Ich steuerte alle seine verstaubten Bücher und
Fotos bei und durfte als Einzige, die noch aus der Familie zu finden war, eine Tonaufnahme in Form von Erinnerungen aufnehmen und richtete sie direkt zu ihm nach «oben in den Himmel»:
Wir beide, wir waren schon ein besonderes Team, du als ältester und ich als Nesthäkchen im
Doktorhaus Trittelvitz in Elversberg. Oh ja, ich hatte einen Heidenrespekt vor dir, wie übrigens auch viele deiner Patienten, die dich gleichzeitig
verehrten und fürchteten. Du warst kein Tüttel-Opa, sondern hast alle im Haus, deine Tochter Ingrid, deinen Schwiegersohn Bernhard und uns drei
Enkeltöchter, fest im Griff gehabt. Du residiertest mit deiner schönen schwedischen Frau Judith,
unserer Muman, im Erdgeschoss. Weisst du
eigentlich, wie perfide es war, dass wir alle immer durch eure Küche gehen mussten, in der ihr
während der Woche gegessen habt, wenn wir in
unsere Wohnung in der oberen Etage gelangen
wollten. Da kam nämlich keiner an dir vorbei, ohne Rapport zu geben über Erfolge in Schule und Beruf. Am meisten tat mir dabei mein Vati leid, dem du, wenn er nach einem Neun-Stunden-Tag in der Zahnarztpraxis nach Hause kam, jeden
Tag detailliert auf den Zahn fühltest.
(Ein paar Tropfen gegen alle Herzensnot):
As ik dissen Sommer in mien leev oll Heimat an de Ostsee wier, hebben die Lüür dor vääl Fragen an mi stellt. Een Fraag keem ävers ümmer wedder, un tode heff ik mi richtig freugt: «Wur geiht dat lütt Inga?» Von de heff ik ja so mennig Geschicht in uns Kirchenblatt vertellt, dat de Läsers ehr kennen. Weck wieren ävers ok dor, de wullen weiten, of’t überhaupt en Inga gäven deit: Ist das nicht nur ein Produkt Ihrer dichterischen Fantasie?» Dat ik nich lach! Uns Inga en Phantasieprodukt! Nee, mien
leven Lüür, se läävt un is en gesunnes un strammes Göör. Mit ehr blagen Ogen kickt se driest in de Welt, in de School is se de best, in de Köök help se ehr Mudding un ehr Vadder seggt von ehr: «Marke Familienstolz!»
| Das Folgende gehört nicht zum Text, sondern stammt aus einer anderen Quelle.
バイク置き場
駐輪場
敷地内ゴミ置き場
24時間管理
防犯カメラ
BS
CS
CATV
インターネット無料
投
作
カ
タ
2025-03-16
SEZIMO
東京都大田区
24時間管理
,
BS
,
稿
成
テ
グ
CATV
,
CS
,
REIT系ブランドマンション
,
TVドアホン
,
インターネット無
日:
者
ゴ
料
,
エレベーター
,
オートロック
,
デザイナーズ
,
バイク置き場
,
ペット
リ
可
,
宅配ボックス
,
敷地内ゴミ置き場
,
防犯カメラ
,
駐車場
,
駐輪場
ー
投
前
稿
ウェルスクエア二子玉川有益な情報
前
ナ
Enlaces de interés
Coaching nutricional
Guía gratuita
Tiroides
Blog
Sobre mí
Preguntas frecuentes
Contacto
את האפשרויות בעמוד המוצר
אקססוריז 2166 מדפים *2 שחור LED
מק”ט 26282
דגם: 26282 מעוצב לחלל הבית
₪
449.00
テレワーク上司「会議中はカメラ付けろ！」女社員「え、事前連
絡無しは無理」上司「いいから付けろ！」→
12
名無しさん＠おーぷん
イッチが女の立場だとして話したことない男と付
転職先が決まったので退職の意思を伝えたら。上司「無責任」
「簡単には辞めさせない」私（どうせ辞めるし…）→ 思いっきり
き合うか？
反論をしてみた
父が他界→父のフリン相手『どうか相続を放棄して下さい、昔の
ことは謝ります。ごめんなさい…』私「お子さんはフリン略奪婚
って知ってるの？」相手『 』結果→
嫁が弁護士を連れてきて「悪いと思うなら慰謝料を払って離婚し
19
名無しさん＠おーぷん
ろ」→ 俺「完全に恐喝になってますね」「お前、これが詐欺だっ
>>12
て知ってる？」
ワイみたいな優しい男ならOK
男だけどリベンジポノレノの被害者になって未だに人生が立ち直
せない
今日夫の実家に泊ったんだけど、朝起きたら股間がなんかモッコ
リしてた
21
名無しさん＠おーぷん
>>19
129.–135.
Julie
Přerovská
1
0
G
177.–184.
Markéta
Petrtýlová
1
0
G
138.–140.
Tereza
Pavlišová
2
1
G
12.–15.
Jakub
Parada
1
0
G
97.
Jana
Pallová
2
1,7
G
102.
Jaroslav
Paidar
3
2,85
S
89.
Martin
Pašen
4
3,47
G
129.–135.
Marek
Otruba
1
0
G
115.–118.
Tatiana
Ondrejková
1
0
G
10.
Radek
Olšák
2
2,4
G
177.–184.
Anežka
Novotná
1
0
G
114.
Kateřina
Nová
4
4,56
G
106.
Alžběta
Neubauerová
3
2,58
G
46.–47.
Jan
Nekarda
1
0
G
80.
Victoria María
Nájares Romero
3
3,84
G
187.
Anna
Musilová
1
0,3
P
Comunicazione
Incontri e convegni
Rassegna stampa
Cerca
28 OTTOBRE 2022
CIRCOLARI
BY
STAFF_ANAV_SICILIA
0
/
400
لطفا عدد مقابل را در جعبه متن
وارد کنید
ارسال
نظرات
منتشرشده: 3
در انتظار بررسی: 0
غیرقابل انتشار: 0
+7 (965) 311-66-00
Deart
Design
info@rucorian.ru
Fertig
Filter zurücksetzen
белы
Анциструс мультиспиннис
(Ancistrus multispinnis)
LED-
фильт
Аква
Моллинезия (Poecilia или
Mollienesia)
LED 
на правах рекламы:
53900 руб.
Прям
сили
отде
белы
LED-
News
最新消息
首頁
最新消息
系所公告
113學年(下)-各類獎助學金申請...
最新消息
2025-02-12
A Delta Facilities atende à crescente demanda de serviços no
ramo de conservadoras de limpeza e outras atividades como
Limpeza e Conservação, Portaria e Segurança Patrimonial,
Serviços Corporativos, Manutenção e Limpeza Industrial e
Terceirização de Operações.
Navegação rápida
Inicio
Als ich diesen Sommer in meiner lieben alten
Heimat an der Ostsee war, haben die Leute viele Fragen an mich gestellt. Eine kam aber immer wieder, und darüber habe ich mich richtig gefreut: «Wie geht es der kleinen Inga?» Von der habe ich ja so einige
Geschichten in unserm Kirchenblatt erzählt, so dass die Leser sie kennen. Es gab auch solche, die wollten wissen, ob es eine Inga überhaupt gibt: «Ist das nicht ein Produkt
Ihrer Fantasie?»
Dass ich nicht lache! Unsre Inga ein
Fantasieprodukt! Nein, meine lieben Leut’, sie lebt und ist ein gesundes und strammes Gör. Mit ihren blauen Augen schaut sie dreist in die Welt, in der Schule ist sie die beste, in der Küche hilft sie ihrer Mutter und ihr Vater sagt von ihr: «Marke Familienstolz».
Leider konnte ich es ihm nicht mehr mitteilen, dass nun doch viele Menschen wieder an ihn denken.